Zwyss, jedes Sinken der Kurse von was auch immer (ausgenommen bonds, wo auf beiden Seiten nur Ansprüche auf fiat stehen) bedeutet doch eine Aufwertung der Währung. Wo sollte die herkommen beim derzeitigen Überangebot? Die Begriffe asset inflation und Anlagenotstand müssen doch nicht erst erfunden werden. Was sollten die Verkäufer von Aktien denn mit dem Erlös machen? Die Rohstoff- und Edelmetallmärkte sind viel zu klein, um relevante Summen aufzunehmen. Kurzfristige Schwankungen sind natürlich immer drin, sonst verdienen ja die Banken zu wenig.
Bei den Rohstoffen sehe ich die Entwicklung des Verbrauchs als entscheidend an. Da ist China die große Unbekannte. Ich will mich nicht am China-bashing beteiligen, aber von hier aus bleibt es undurchsichtig.
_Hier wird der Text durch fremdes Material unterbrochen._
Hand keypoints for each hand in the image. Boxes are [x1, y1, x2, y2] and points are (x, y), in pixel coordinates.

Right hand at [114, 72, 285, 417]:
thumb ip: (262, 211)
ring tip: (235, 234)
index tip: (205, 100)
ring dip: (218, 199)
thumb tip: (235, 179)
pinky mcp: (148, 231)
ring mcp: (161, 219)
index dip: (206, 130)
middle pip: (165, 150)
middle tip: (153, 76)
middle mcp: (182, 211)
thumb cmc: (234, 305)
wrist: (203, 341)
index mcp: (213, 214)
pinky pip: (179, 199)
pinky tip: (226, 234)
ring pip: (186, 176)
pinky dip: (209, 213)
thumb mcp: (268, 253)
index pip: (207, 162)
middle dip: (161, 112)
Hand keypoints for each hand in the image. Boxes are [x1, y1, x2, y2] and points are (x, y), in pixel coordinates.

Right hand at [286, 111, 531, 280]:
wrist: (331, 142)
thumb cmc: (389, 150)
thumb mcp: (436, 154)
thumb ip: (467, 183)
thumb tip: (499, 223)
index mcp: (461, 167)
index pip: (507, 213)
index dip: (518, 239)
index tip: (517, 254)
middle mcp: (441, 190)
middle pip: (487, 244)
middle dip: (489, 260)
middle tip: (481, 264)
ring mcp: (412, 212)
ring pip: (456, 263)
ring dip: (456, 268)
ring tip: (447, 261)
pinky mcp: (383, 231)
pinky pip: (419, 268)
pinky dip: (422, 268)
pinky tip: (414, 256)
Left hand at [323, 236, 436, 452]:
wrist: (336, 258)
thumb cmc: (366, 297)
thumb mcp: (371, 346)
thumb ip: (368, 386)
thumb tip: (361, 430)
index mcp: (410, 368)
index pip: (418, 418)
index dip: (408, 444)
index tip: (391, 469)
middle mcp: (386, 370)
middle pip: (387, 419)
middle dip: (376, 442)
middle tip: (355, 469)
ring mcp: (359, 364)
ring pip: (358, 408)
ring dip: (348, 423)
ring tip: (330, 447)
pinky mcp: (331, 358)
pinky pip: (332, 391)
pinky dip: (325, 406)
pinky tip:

Irgendwann wird die fiat-Flut sich in den Markt der Edelmetalle und ihrer Aktien ergießen. Aber da die Macht anscheinend ein Interesse daran hat, dass das nicht geschieht, wird man sich in Geduld fassen müssen.
Nichts gegen Charts und ihre Techniker, aber die ganze Wahrheit sind sie auch nicht. Sie setzen darauf, dass Muster aus der Vergangenheit sich wiederholen. Aber es gab noch nie so viele Menschen auf der Erde wie heute, noch nie so viel Rohstoffverbrauch und Umweltbelastung, noch nie so viel fiat im Umlauf. Alles passiert irgendwann zum ersten Mal.
Optimale Entscheidungen kann man nur treffen, wenn man alle verfügbaren Informationen berücksichtigt. Das ist eine Binsenwahrheit, die aber oft missachtet wird.